What writer(s) or works have influenced the way you write now?
In addition to Terrance Hayes, the poems in CAUSA SUI are influenced by the work of Nicole Sealey. In particular, the third section of the book, a series of found poems taken from the text of Project 2025, is inspired by Sealey’s The Ferguson Report: An Erasure (2023), a book I read and absorbed deeply last year when I assigned it in one of my college courses. 

Do you have any rituals or traditions that you do in order to write?
Not really, although I do have some peculiar habits when I’m putting together a book of poems. For example, I like to print out my drafts, leave them all over the floor, and then step on them. I like the look of a poem that’s been well trodden upon. 

Is there any specific music that aids you through the writing or editing process?Not particularly, although I do like to listen to death metal while stepping on my poems. 

Who typically gets the first read of your work?
My husband, the novelist Robert Eversz. 

If you could work in another art form what would it be?
The visual arts.
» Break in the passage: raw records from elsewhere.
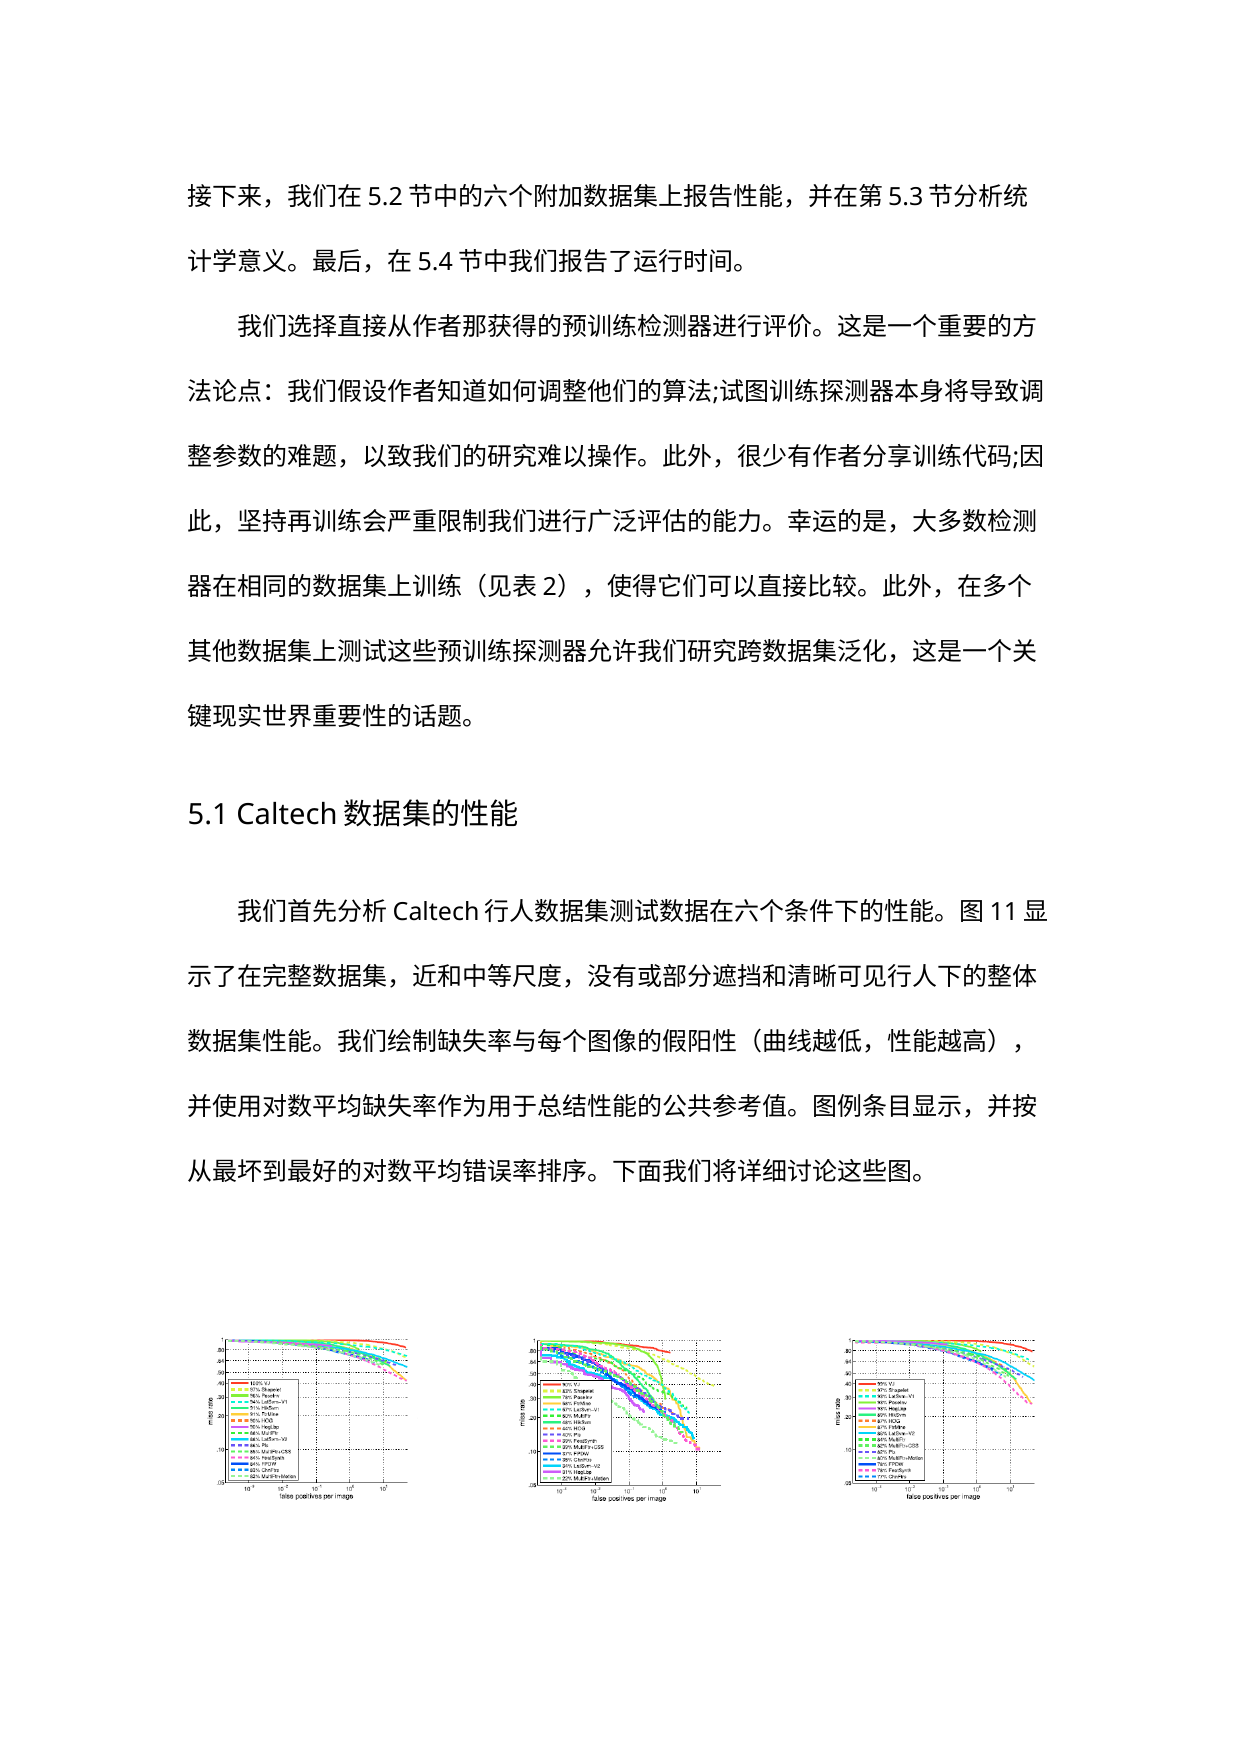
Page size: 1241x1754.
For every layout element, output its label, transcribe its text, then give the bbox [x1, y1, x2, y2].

picture [516, 1332, 729, 1506]
text 我们首先分析Caltech行人数据集测试数据在六个条件下的性能。图11显示了在完整数据集，近和中等尺度，没有或部分遮挡和清晰可见行人下的整体数据集性能。我们绘制缺失率与每个图像的假阳性（曲线越低，性能越高），并使用对数平均缺失率作为用于总结性能的公共参考值。图例条目显示，并按从最坏到最好的对数平均错误率排序。下面我们将详细讨论这些图。 [187, 877, 1053, 1202]
text 我们选择直接从作者那获得的预训练检测器进行评价。这是一个重要的方法论点：我们假设作者知道如何调整他们的算法;试图训练探测器本身将导致调整参数的难题，以致我们的研究难以操作。此外，很少有作者分享训练代码;因此，坚持再训练会严重限制我们进行广泛评估的能力。幸运的是，大多数检测器在相同的数据集上训练（见表2），使得它们可以直接比较。此外，在多个其他数据集上测试这些预训练探测器允许我们研究跨数据集泛化，这是一个关键现实世界重要性的话题。 [187, 292, 1053, 747]
picture [200, 1332, 418, 1505]
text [187, 162, 1053, 292]
picture [832, 1332, 1047, 1506]
text 5.1 Caltech数据集的性能 [187, 779, 1053, 844]
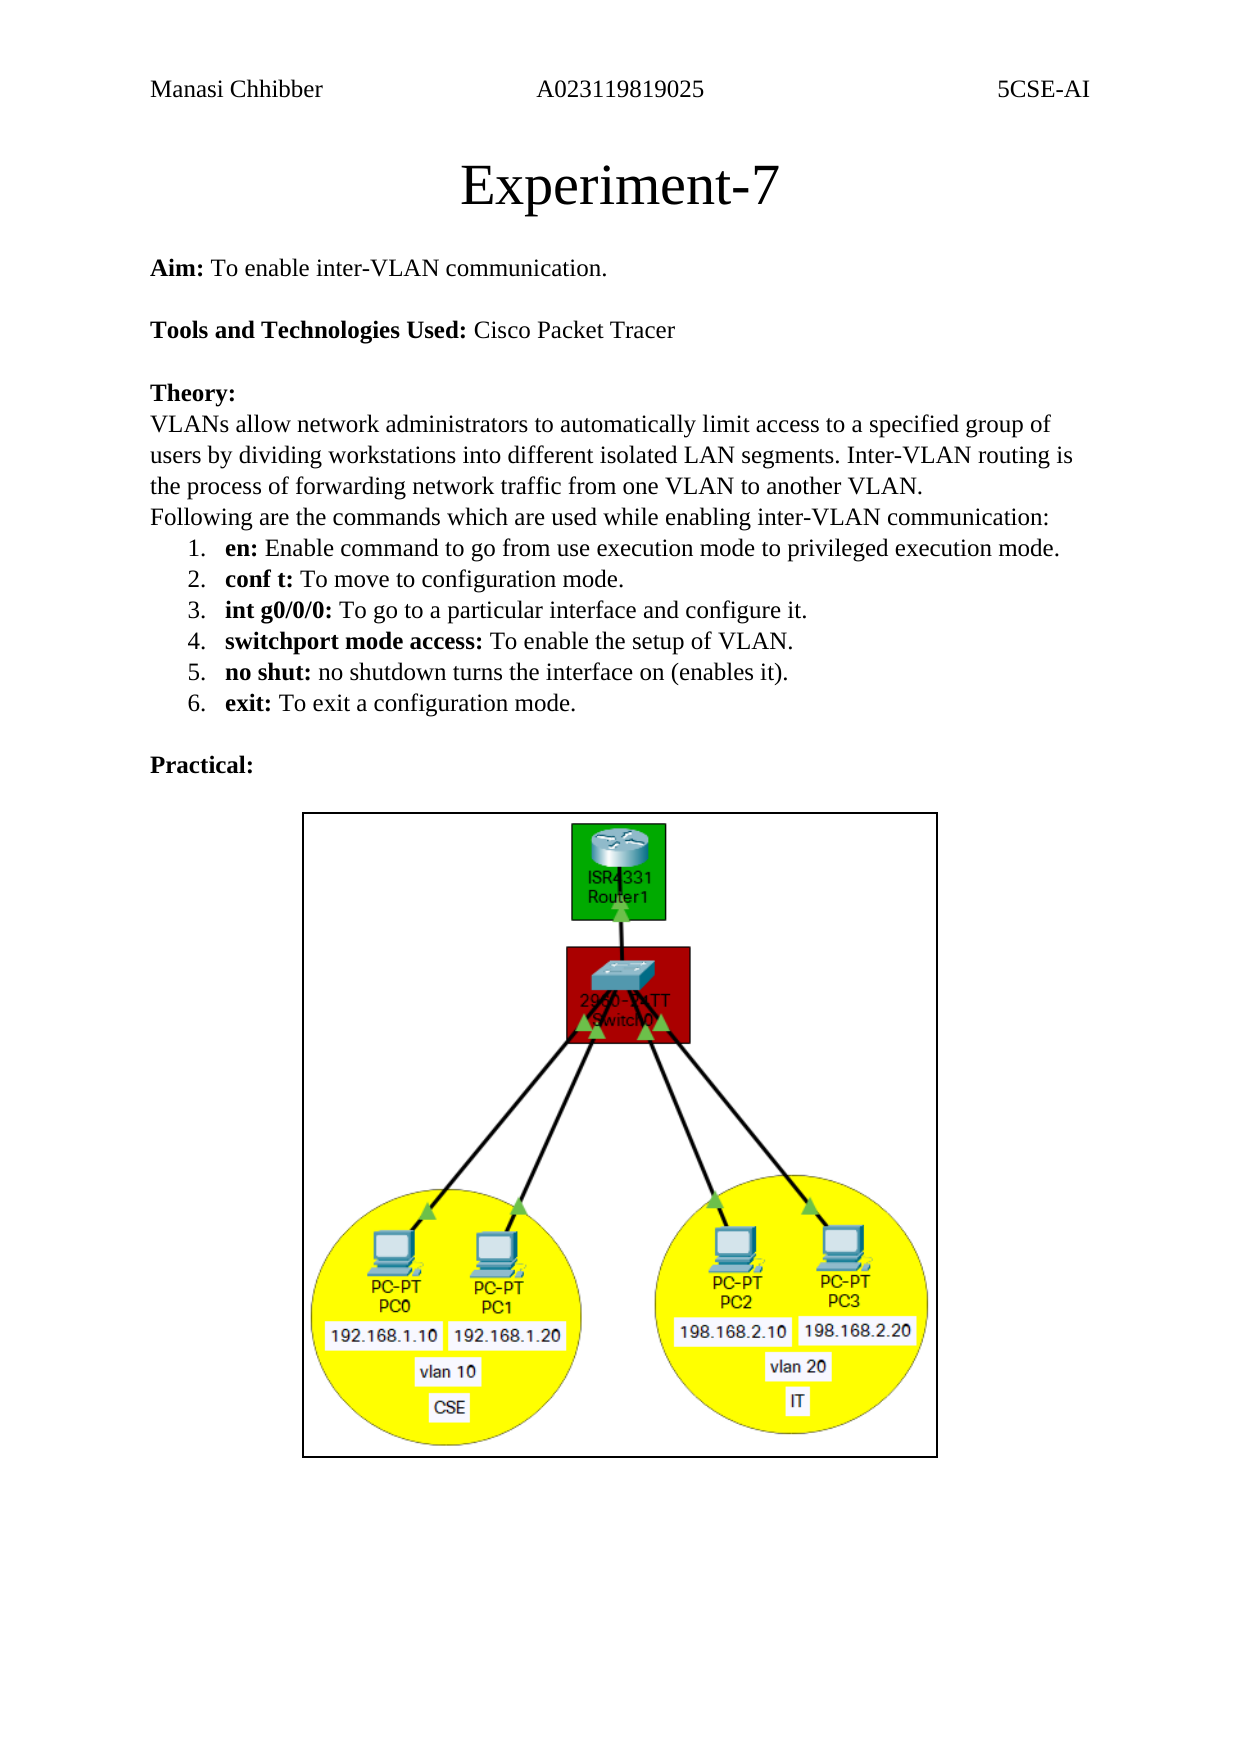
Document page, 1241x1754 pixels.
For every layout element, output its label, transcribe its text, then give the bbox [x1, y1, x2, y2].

text Aim: To enable inter-VLAN communication. [150, 253, 1090, 282]
text Theory: [150, 378, 1090, 406]
text Practical: [150, 750, 1090, 779]
list en: Enable command to go from use execution mode to privileged execution mode. [187, 533, 1090, 562]
text VLANs allow network administrators to automatically limit access to a specified group of users by dividing workstations into different isolated LAN segments. Inter-VLAN routing is the process of forwarding network traffic from one VLAN to another VLAN. [150, 409, 1090, 499]
picture [304, 814, 936, 1456]
list switchport mode access: To enable the setup of VLAN. [187, 626, 1090, 655]
text Experiment-7 [150, 150, 1090, 217]
text Following are the commands which are used while enabling inter-VLAN communication: [150, 502, 1090, 531]
text Tools and Technologies Used: Cisco Packet Tracer [150, 316, 1090, 344]
list no shut: no shutdown turns the interface on (enables it). [187, 657, 1090, 686]
list conf t: To move to configuration mode. [187, 564, 1090, 593]
list exit: To exit a configuration mode. [187, 688, 1090, 717]
list int g0/0/0: To go to a particular interface and configure it. [187, 595, 1090, 624]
I was serious about photography throughout high school and college and even did some freelance work abroad after I graduated, but eventually I stopped taking photos and devoted myself entirely to language. 

Is there a city or place, real or imagined, that influences your writing?
The United States on the threshold of its demise as a democratic nation is an enduring subject for my work, and as a place of endless contradictions, complexities, and even insanity, this country continues to fascinate and enrage me. As such, the United States is the place that most influences my poems. 

My current writing project is a novel of historical fiction about the Egyptian singer Umm Kulthum, so Egypt and specifically Cairo are the next places I’ll be visiting on my writing journey. 

What are you working on currently?
My third poetry collection, CAUSA SUI, won the 8th Annual 3 Mile Harbor Book Award and will be published in August/September of this year, so I’m currently working on preparing it for publication, including choosing the cover art (which is always my favorite part of the process). 

I’m also taking a sabbatical from teaching next year to work on my novel-in-progress. In addition to taking an Arabic language course, I hope to travel to Cairo next year for research. 

What are you reading right now? 
Steven Leyva’s The Opposite of Cruelty (2025) and Airea D. Matthews’s Bread and Circus (2023) are two books of poetry I’ve been reading recently. A novel I’m currently reading is The Dream Hotel (2025) by Laila Lalami. Other favorite novels I’ve read in the last year include Behind You Is the Sea (2024) by Susan Muaddi Darraj and James (2024) by Percival Everett. 


ELIZABETH KNAPP is the author of Requiem with an Amulet in Its Beak, winner of the 2019 Jean Feldman Poetry Prize, and The Spite House, winner of the 2010 De Novo Poetry Prize. Her poems have recently appeared or are forthcoming in Copper Nickel, North American Review, Pleiades,and The Sun. She teaches at Hood College in Frederick, Maryland, and is a poetry editor for The Baltimore Review.